I'm working on a fixed-point math library. The accepted way of handling multiplications for fixed-point numbers is to multiply them into an integer variable that's larger than what you're storing, then shift the result to the right based on the scale factor.
The thing is, I'm already using 64-bit integers for storage, so in order to be able to multiply two values, I'm going to need access to a 128-bit integer. Otherwise, I'm going to have to split each value into two 32-bit integers and multiply them separately. (Either that, or do something creative with std::bitsets; I haven't decided yet.)
In other words, I need to do something like the following pseudocode:
typedef int64_t storage_t;
if (type_exits(int128_t)) {
typedef int128_t math_t;
const bool use_32_bit_algorithm = false;
} else if (type_exists(__int128)) {
typedef __int128 math_t;
const bool use_32_bit_algorithm = false;
} else {
typedef int64_t math_t;
const bool use_32_bit_algorithm = true;
}
How do I implement type_exists()?
Originally, I had gone with the option suggested in the comments of checking which compiler was being used, then typedef whatever that particular compiler called its 128-bit integer. Then, I found a much better answer, entirely by accident, when I was looking up something else.
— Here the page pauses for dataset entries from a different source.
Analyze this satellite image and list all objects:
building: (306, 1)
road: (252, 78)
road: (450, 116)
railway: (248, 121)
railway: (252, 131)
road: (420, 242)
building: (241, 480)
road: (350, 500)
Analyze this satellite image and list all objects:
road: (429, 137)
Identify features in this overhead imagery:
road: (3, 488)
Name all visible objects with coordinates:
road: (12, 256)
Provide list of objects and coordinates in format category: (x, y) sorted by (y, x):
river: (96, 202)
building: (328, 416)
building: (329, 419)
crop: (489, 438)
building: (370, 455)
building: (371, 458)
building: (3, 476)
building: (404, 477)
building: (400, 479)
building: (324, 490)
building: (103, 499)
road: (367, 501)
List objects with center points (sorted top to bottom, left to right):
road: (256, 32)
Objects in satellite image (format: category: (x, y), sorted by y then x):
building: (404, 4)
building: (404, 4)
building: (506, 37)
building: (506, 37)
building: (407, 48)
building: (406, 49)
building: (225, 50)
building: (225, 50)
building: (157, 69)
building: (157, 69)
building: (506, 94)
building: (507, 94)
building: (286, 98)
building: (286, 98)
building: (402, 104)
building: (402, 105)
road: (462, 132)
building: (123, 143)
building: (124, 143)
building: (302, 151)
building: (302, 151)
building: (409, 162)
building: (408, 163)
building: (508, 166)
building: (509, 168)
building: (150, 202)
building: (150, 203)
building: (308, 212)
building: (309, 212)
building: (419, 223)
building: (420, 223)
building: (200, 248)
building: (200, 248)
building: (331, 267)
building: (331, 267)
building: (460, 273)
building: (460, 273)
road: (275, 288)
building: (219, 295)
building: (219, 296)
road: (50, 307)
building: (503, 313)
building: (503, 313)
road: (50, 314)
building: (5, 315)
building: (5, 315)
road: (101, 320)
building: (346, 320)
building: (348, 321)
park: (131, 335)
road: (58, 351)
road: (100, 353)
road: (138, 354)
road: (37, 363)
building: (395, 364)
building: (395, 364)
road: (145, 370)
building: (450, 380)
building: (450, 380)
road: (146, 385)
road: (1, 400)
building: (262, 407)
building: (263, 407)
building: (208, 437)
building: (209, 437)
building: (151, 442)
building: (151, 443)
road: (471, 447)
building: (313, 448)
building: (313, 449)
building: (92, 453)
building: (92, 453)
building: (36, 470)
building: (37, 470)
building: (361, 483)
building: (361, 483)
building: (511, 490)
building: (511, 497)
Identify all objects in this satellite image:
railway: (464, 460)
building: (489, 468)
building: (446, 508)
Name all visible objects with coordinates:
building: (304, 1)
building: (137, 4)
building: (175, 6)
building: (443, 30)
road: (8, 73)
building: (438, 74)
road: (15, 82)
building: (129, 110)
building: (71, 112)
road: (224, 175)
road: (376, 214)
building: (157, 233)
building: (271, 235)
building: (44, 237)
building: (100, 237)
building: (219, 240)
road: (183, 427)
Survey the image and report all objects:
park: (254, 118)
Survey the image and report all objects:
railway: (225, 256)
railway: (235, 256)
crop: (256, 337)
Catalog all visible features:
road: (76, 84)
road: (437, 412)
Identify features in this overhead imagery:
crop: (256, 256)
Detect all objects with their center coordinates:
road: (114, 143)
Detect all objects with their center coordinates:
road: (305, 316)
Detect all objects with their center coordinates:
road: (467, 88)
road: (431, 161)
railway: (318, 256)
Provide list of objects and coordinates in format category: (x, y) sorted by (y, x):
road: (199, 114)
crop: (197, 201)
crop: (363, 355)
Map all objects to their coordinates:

The answer is to switch to the C++23 standard, which allows me to use the new _BitInt keyword to just make up an integer of whatever size I want, and let the compiler handle it. So, now my code looks something like this:
using value_t = int64_t;
int constexpr max_bits_math = std::numeric_limits<value_t>::digits * 2;
using math_value_t = _BitInt(max_bits_math);
int constexpr bit_shift = 8;
value_t operator*(value_t lhs, value_t rhs) {
math_value_t answer = static_cast<math_value_t>(lhs) * static_cast<math_value_t>(rhs);
return static_cast<value_t>(answer >> bit_shift);
}
Yes, I know that not a lot of compilers support _BitInt yet, because it's so new. Then again, I'm still in the very early stages of this project, so I'm confident support will be more widespread when I'm ready to release.